3. [`docs/CALIBRATION.md`](docs/CALIBRATION.md) — empirical predictive
   strength of every thesis currently in the calibration table.
4. [`docs/MIGRATION_v0.7_TO_v1.0.md`](docs/MIGRATION_v0.7_TO_v1.0.md) —
   developer migration guide.
5. `configs/invariants.yaml` — the contract the framework enforces.
6. [`docs/EXAMPLES.md`](docs/EXAMPLES.md) — practical extension recipes.

---

## Compliance disclaimer

GLOSTAT v1.0 is an **information tool** for personal use. Output is a
probability distribution with explicit confidence intervals and source
provenance — **not** an investment recommendation, not a securities solicitation,
not financial advice. Past calibration data does not guarantee future
predictive performance. Users are responsible for their own decisions.

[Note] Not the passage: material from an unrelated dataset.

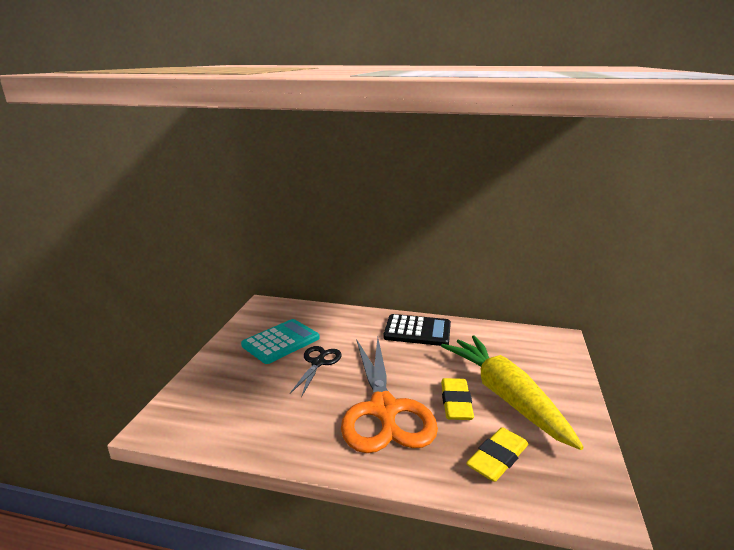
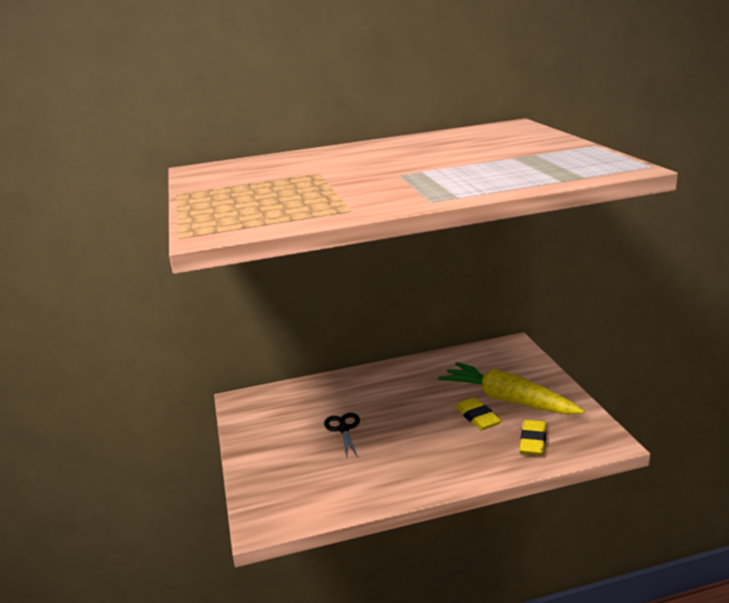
camera: 25 degrees left, 0 degrees up
(281, 342) = (292, 425): turquoise calculator -> none
(384, 410) = (430, 442): orange scissors -> none
(417, 331) = (401, 375): black calculator -> none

`broadcast_telegram` and `mass_email` raise `ComplianceError` permanently and
unconditionally (INV-GS-024). Every `Prediction` instance carries a non-empty
`disclaimer` field, validated at construction time (INV-GS-104).

---

## Contributing

Issues and pull requests are welcome. Useful directions:

- **New thesis modules** that screen a *different* thesis (event-driven,
  cross-asset momentum, options-implied, factor-based). Must include
  calibration data.
- **New data source clients** (Polygon free tier, Tiingo, Stooq, FRED) routed
  through `DataRouter` with phase gating.
- **Refinements to Brier weighting / sample-size guards** in
  `predictor/composite.py`.
- **Fixes / hardening** of the snapshot broker, hindcast harness, or
  compliance gate.

PR template enforces:
- New thesis → calibration row in `cache/calibration_table.parquet` (INV-GS-026, INV-GS-105)
- No new INV-GS-101 violation (no BUY/SELL output)
- No new INV-GS-024/104 weakening (no broadcast, no missing disclaimer)

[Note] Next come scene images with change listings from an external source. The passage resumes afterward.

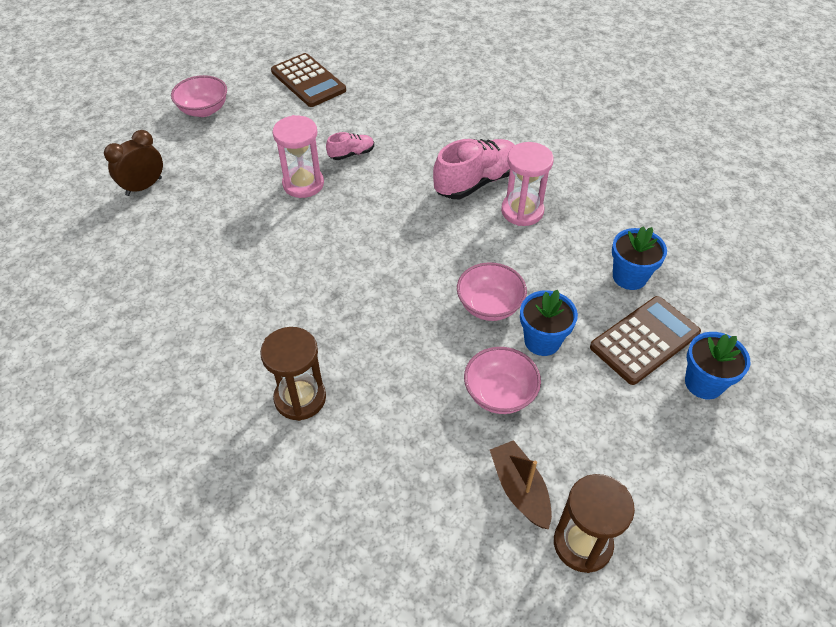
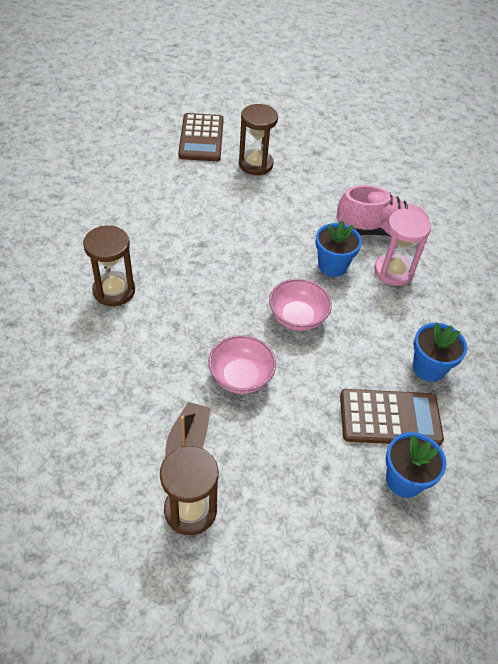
camera: 35 degrees right, 0 degrees up
(144, 186) = (156, 111): brown clock -> none
(204, 110) = (241, 85): pink bowl -> none
(303, 184) = (255, 164): pink hourglass -> brown hourglass
(308, 81) = (330, 101): brown calculator -> brown calculator (201, 138)
(351, 154) = (309, 163): pink shoe -> none
(542, 341) = (310, 365): blue flower pot -> blue flower pot (332, 266)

See [`CONTRIBUTING.md`](CONTRIBUTING.md) for coding style, INV-GS conventions,
and templates.

---

## License

MIT — see [`LICENSE`](LICENSE). Use it commercially, fork it, embed it, port
it, just keep the copyright notice.

---

## Citing

If this framework helps your research or post-mortem write-up, a link back to
this repository is appreciated. Cite the calibration table version
(`v1.x.0`, quarter-bumped) so reproducibility is preserved.